Ralph & Russo
- Type: Privately held
- Industry: Fashion
- Founded: 2006 (20 years ago) at London, United Kingdom
- Founder: Tamara Ralph & Michael Russo
- Headquarters: London, United Kingdom, London
- Key people: Tamara Ralph, Creative Director Michael Russo, CEO
- Products: Haute couture; Accessories;
- Number of employees: 450 (2017)
- Website: www.ralphandrusso.com

= Ralph & Russo =

British fashion house

Ralph & Russo is a European privately held company founded by Tamara Ralph and Michael Russo. Ralph & Russo is a high fashion house that specializes in haute couture and ready-to-wear clothes, luxury goods, and fashion accessories.

The company was put into administration in March 2020 and its founders are being investigated for the misappropriation of funds and raiding on employee super accounts.

== History ==
The firm was founded in 2006 by duo Tamara Ralph and Michael Russo as a privately held company. The fashion house began in Mayfair, London, following in the city's rich history of couture fashion houses.

In 2014, it was announced that Ralph & Russo had become the first British fashion house in over a century to be accredited by the Chambre Syndicale de la Haute Couture. It took them 8 years before nomination. They are still the only British fashion house to hold the accreditation.

Ralph & Russo opened its first store in London with a second in Paris on Rue Francois 1er fr shortly after. In 2015, the brand opened its first boutique in the London department store, Harrods. and has outlined plans to open further stores in America, Europe and Asia. Since then, the brand has expanded beyond Europe, opening two stores in the Middle East. The first in Doha, Qatar and the second in Dubai, United Arab Emirates. More recently, Ralph & Russo opened its third European store in Monaco.

On March 17, 2021 Ralph & Russo was placed into administration while it has been announced that the company will continue to operate throughout this time.
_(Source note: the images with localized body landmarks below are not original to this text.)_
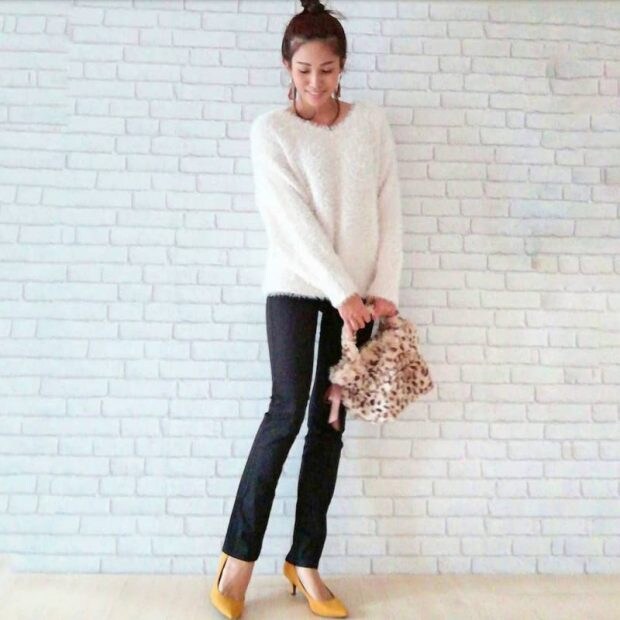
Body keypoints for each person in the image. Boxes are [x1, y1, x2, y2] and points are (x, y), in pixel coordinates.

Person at [210, 1, 403, 618]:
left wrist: (384, 287)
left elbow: (389, 206)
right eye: (303, 70)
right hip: (297, 291)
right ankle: (238, 560)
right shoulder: (271, 131)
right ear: (286, 68)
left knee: (331, 425)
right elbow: (289, 221)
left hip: (360, 302)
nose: (315, 82)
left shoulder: (371, 124)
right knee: (287, 412)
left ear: (342, 67)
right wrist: (341, 289)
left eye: (326, 69)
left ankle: (305, 561)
In July 2021 it was announced that an investment resulting in a controlling position in the ownership of Ralph & Russo and its exit from administration was made by Retail Ecommerce Ventures, a company led by Tai Lopez.

On March 2, 2023, Retail Ecommerce Ventures, Ralph & Russo's current parent, announced that it was mulling a possible bankruptcy filing.

==Ready-to-wear==
It was announced that from 2018 onwards, Ralph & Russo would be launching its ready-to-wear collection. It premiered the collection in the spring. Vogue described the collection as a "new iteration of luxury, made in London but cut for everyone who can afford it." The collection was made up of ready-to-wear gowns and evening dresses.

According to an article in Vogue later in 2018, the fall collection focused on "trench dresses and biker jackets with bouclé inserts and a big emphasis on removable arms." The collection included a garment which had previously been worn by Angelina Jolie.

==Notable designs==
In early 2018, it was announced that Meghan Markle would be wearing a Ralph & Russo gown for her official engagement photo shoot. The dress worn by Markle was originally part of a couture show, a black gown with a beaded bodice.

Later in 2018, Angelina Jolie wore Ralph & Russo for a Royal event celebrating the 200th anniversary of the Order of St Michael and St George.

Indian actress Aishwarya Rai wore Ralph & Russo at Cannes 2015.

==Recognition==
Ralph & Russo became the first British brand to be elected in almost 100 years by the Chambre Syndicale de la Haute Couture to show its collection on the official schedule at Paris Haute Couture Week.

== Paris Fashion Week ==
Inspired by South American summer, Ralph & Russo's pieces for Paris Fashion Week were vibrant colors of oranges and pinks. The aim of the pieces was to embody various designs for dressy lounging and beach-wear, and to take an elegant attempt on typical summer style. This was the first event to preview R&R's beach and swimwear, in collaboration with La Perla. The event had digital elements such as virtual reality components on the runway, and VR headsets to enhance the viewing experience, designed by PhotonLens.